YOUR ASSIGNMENT » When a line in the data below includes "UDF에", count it; then give only the total.

Plain-text document sources »
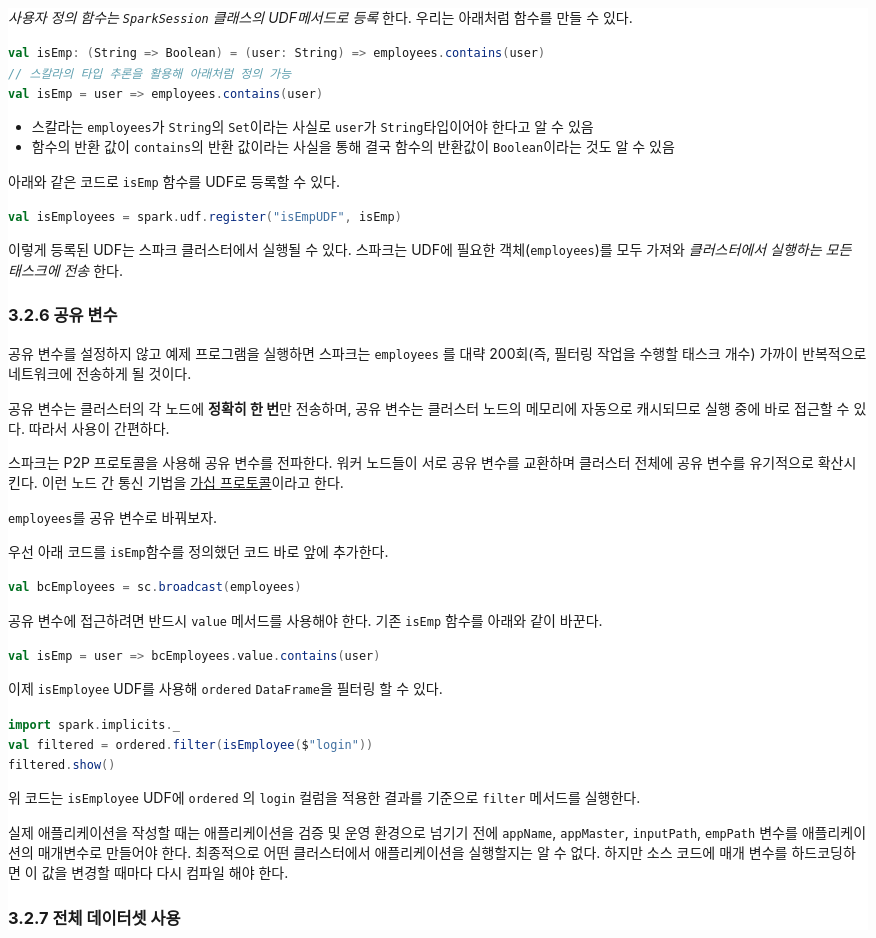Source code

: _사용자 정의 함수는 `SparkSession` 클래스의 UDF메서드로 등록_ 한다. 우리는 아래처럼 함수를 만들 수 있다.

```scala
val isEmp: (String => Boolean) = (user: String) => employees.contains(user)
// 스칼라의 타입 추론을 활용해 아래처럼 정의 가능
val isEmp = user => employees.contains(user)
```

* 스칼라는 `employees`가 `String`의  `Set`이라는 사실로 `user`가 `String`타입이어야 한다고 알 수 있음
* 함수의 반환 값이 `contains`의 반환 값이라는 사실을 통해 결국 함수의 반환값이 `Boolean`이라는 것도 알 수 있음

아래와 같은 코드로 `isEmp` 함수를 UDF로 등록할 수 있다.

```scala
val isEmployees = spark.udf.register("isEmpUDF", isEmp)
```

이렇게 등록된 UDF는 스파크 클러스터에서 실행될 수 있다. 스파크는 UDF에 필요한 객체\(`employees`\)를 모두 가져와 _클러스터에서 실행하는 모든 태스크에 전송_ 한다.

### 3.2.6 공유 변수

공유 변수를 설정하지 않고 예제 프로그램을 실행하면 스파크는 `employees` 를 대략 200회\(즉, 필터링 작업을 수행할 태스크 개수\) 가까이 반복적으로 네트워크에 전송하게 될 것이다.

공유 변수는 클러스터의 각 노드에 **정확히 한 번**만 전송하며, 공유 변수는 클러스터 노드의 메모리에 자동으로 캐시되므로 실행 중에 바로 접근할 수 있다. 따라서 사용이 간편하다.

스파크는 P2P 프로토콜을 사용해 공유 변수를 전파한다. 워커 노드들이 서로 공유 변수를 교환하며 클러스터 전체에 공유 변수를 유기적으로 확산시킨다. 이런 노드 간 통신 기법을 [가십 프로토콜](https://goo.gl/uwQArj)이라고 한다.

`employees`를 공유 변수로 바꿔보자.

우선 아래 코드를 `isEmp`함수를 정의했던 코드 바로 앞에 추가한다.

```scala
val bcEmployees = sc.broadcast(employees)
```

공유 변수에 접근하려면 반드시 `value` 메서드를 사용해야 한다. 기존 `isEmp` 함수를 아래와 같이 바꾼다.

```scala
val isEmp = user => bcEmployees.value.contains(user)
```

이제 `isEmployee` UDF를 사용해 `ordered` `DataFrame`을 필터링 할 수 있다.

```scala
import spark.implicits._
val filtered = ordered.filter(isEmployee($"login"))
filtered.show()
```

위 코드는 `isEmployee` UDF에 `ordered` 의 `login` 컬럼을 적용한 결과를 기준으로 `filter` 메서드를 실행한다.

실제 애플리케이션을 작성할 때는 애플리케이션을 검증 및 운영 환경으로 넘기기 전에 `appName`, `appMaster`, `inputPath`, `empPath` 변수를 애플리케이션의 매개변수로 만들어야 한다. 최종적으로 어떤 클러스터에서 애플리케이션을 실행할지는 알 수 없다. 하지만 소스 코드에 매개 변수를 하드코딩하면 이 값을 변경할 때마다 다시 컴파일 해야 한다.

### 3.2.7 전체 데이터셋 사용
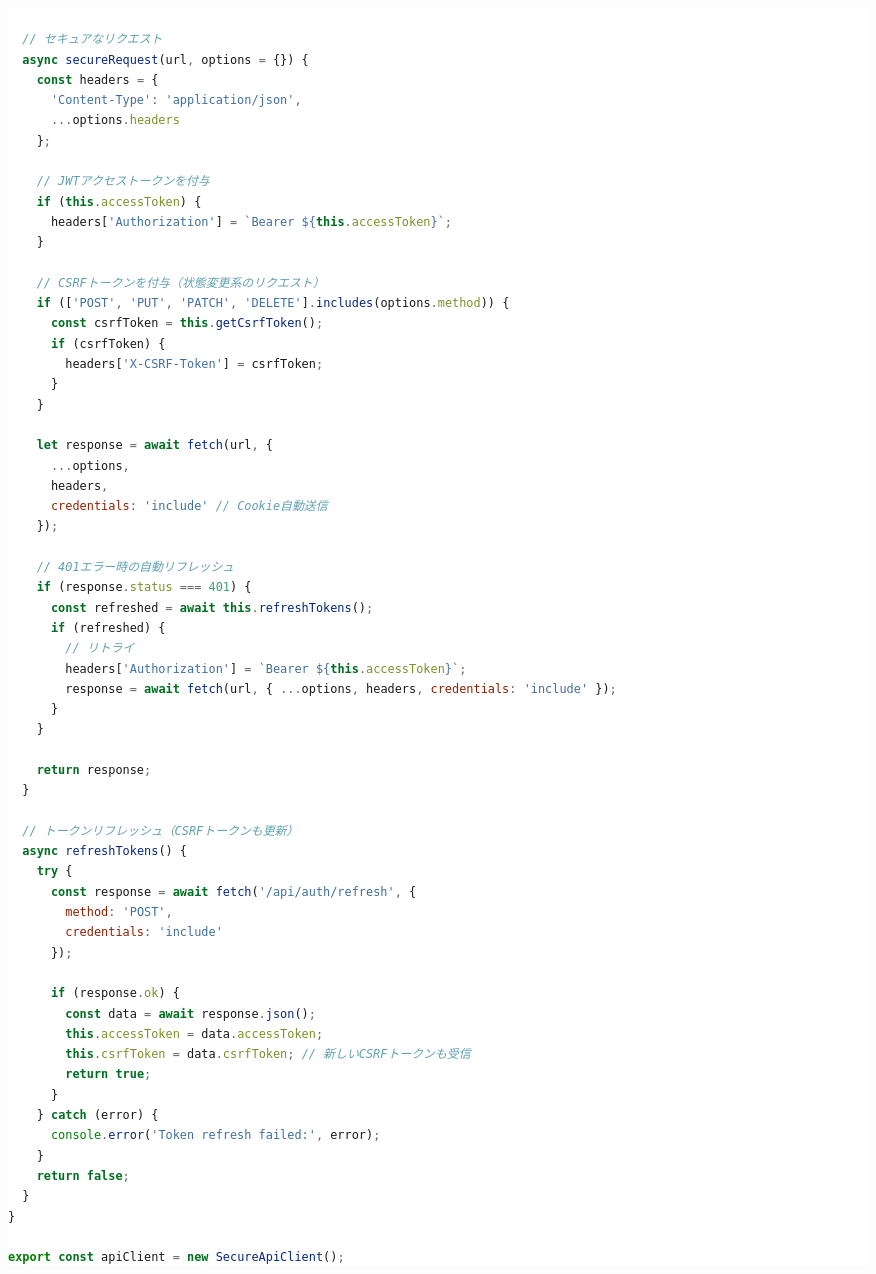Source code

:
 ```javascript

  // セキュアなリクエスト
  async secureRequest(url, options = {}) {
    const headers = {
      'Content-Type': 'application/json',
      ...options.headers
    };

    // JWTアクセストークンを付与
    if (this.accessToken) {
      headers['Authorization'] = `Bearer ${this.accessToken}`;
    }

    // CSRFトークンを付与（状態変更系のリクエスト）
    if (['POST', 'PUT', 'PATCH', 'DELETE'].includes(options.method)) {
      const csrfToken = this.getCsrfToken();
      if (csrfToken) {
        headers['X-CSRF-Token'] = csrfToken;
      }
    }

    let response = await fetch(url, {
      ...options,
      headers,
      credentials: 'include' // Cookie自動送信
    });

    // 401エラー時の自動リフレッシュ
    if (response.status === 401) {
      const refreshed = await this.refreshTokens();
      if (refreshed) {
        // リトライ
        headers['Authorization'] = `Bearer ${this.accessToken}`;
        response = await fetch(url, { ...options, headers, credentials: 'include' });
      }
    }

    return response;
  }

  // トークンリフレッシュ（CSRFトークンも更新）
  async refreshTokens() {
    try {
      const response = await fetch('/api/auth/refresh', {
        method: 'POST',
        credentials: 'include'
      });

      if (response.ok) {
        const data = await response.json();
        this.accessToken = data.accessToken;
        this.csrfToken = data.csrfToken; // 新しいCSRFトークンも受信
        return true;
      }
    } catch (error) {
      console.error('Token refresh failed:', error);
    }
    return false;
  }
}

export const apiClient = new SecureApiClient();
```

SOLVED EXERCISE » 2